Data section Start Marker
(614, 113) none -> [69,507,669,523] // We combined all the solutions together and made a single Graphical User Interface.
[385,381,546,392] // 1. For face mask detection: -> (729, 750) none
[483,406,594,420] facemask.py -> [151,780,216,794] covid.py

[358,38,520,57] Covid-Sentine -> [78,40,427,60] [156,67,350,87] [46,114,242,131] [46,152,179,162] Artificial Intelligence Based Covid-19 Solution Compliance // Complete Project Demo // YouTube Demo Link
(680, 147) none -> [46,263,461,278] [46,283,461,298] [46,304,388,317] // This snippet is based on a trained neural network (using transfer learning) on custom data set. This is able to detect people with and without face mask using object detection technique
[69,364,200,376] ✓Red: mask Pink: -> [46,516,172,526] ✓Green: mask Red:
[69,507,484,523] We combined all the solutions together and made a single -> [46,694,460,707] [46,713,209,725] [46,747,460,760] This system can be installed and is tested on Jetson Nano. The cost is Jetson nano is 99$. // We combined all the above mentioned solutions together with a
Data section End Marker
Data section Start Marker
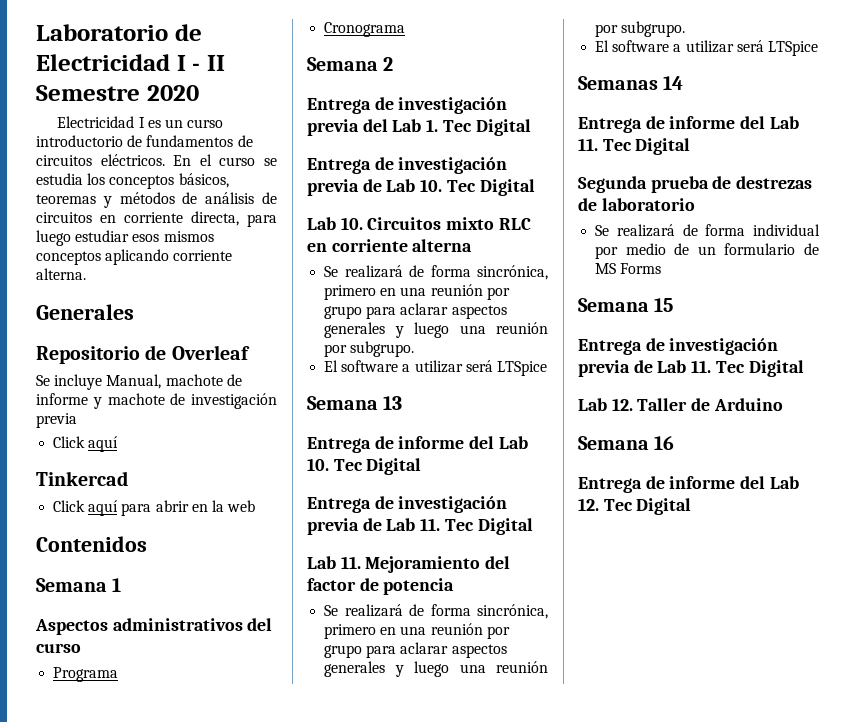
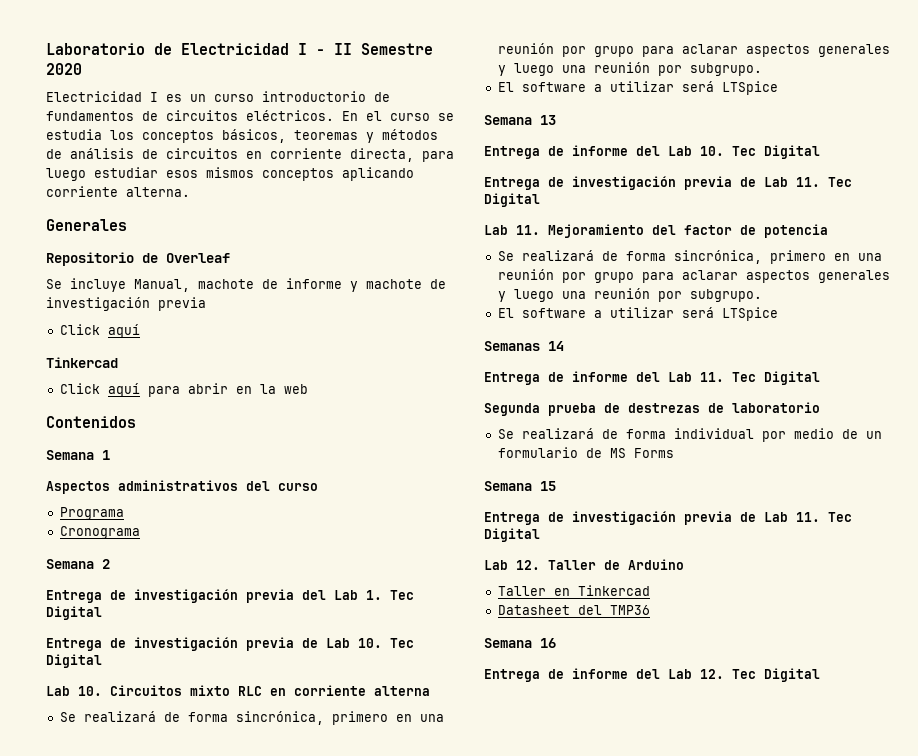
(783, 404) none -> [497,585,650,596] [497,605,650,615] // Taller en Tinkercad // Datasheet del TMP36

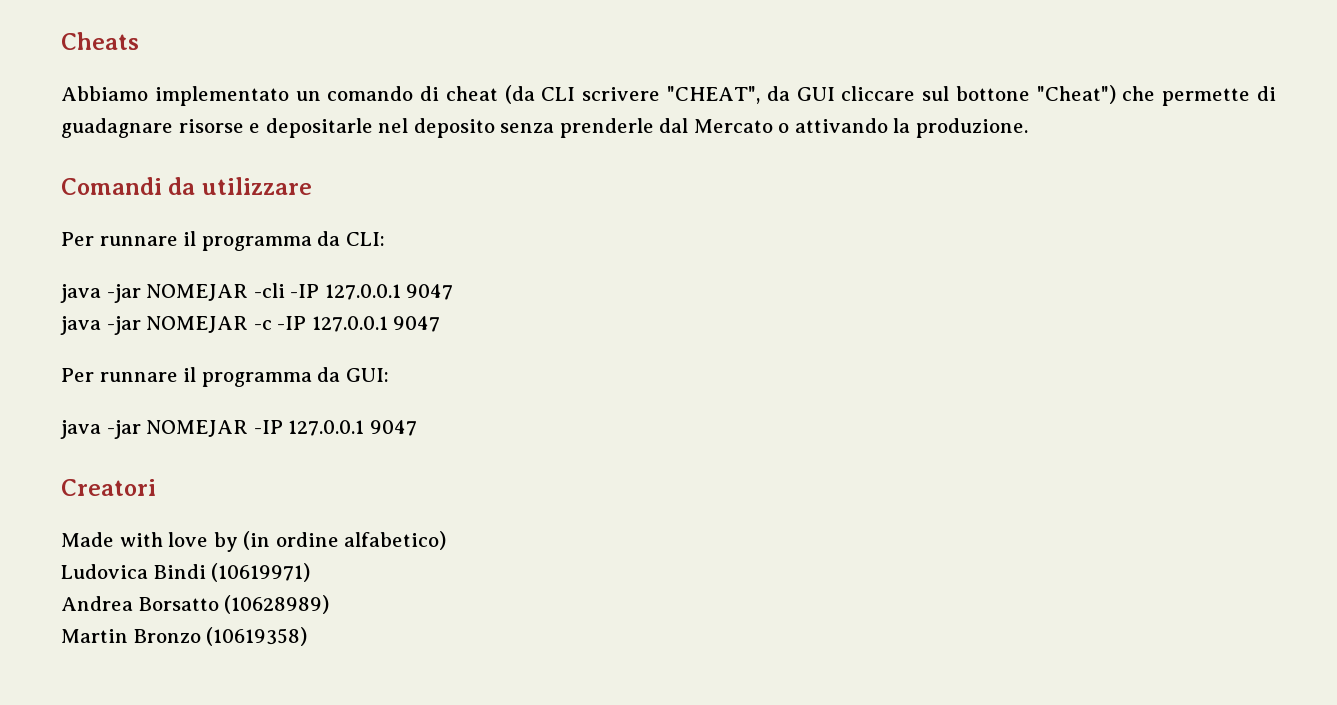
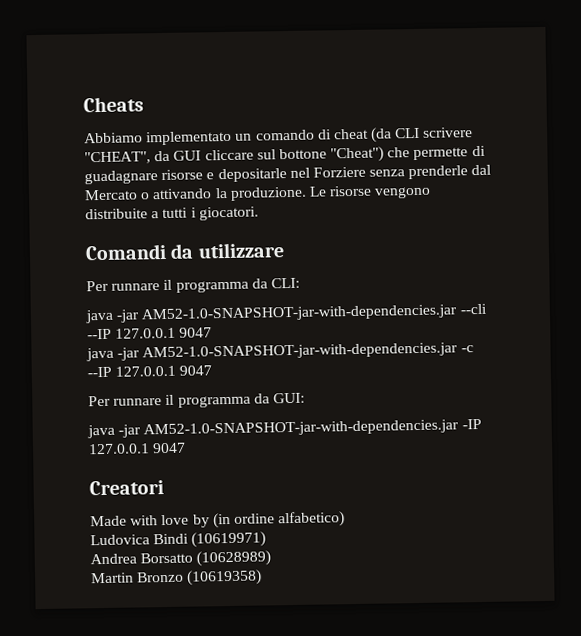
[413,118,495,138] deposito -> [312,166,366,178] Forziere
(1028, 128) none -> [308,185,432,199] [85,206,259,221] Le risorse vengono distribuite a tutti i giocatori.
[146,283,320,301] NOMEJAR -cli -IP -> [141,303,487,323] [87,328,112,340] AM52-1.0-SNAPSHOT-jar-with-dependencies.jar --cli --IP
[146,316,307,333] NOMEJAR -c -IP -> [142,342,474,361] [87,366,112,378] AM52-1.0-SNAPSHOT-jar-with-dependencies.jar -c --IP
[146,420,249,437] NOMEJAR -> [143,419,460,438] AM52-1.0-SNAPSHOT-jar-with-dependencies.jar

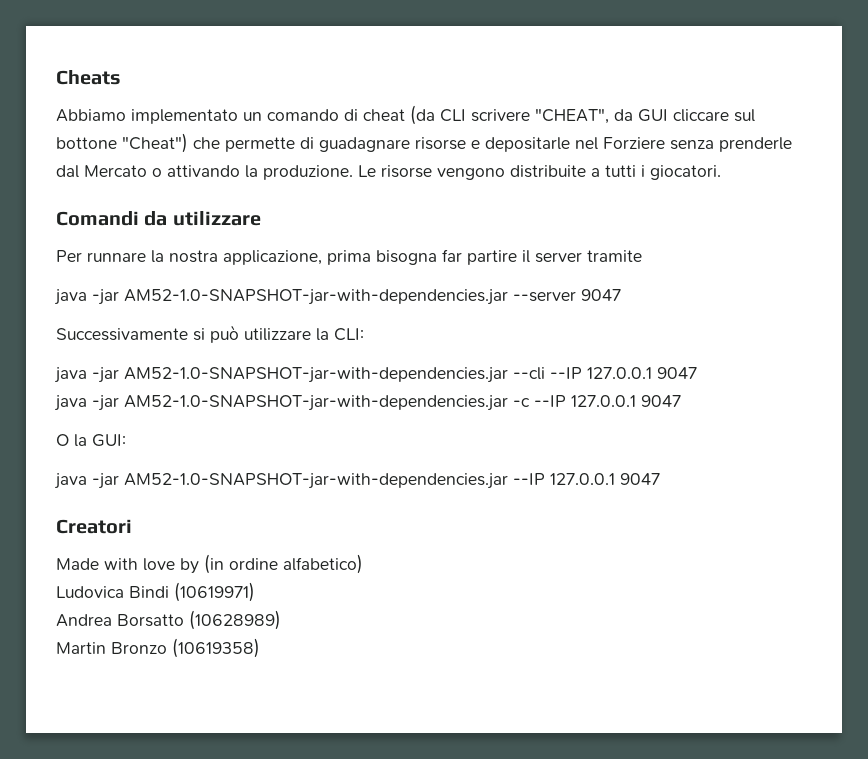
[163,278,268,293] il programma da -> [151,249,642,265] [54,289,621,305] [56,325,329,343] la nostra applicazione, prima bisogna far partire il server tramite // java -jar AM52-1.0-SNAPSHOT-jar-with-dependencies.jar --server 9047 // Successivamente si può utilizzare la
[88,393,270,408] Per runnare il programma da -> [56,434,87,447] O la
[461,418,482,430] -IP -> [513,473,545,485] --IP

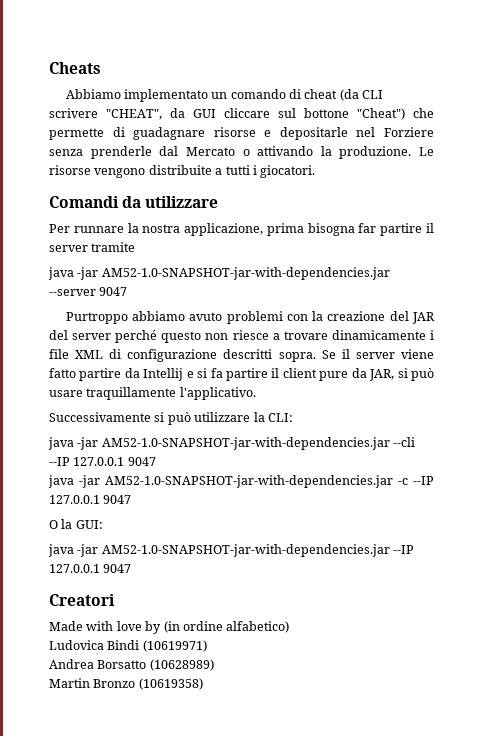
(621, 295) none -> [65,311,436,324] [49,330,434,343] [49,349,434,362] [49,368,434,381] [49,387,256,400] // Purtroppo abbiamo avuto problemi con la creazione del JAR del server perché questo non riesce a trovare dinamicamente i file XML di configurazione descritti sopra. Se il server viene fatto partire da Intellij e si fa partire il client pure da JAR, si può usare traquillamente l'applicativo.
Data section End Marker
• _Activity_: The lines above, starting at the one with "[483,406,594,420] facemask.py ->" and ending at the one with "[69,507,484,523] We combined", are the only ones to return, exactly as written.

• _Output_:
[483,406,594,420] facemask.py -> [151,780,216,794] covid.py

[358,38,520,57] Covid-Sentine -> [78,40,427,60] [156,67,350,87] [46,114,242,131] [46,152,179,162] Artificial Intelligence Based Covid-19 Solution Compliance // Complete Project Demo // YouTube Demo Link
(680, 147) none -> [46,263,461,278] [46,283,461,298] [46,304,388,317] // This snippet is based on a trained neural network (using transfer learning) on custom data set. This is able to detect people with and without face mask using object detection technique
[69,364,200,376] ✓Red: mask Pink: -> [46,516,172,526] ✓Green: mask Red:
[69,507,484,523] We combined all the solutions together and made a single -> [46,694,460,707] [46,713,209,725] [46,747,460,760] This system can be installed and is tested on Jetson Nano. The cost is Jetson nano is 99$. // We combined all the above mentioned solutions together with a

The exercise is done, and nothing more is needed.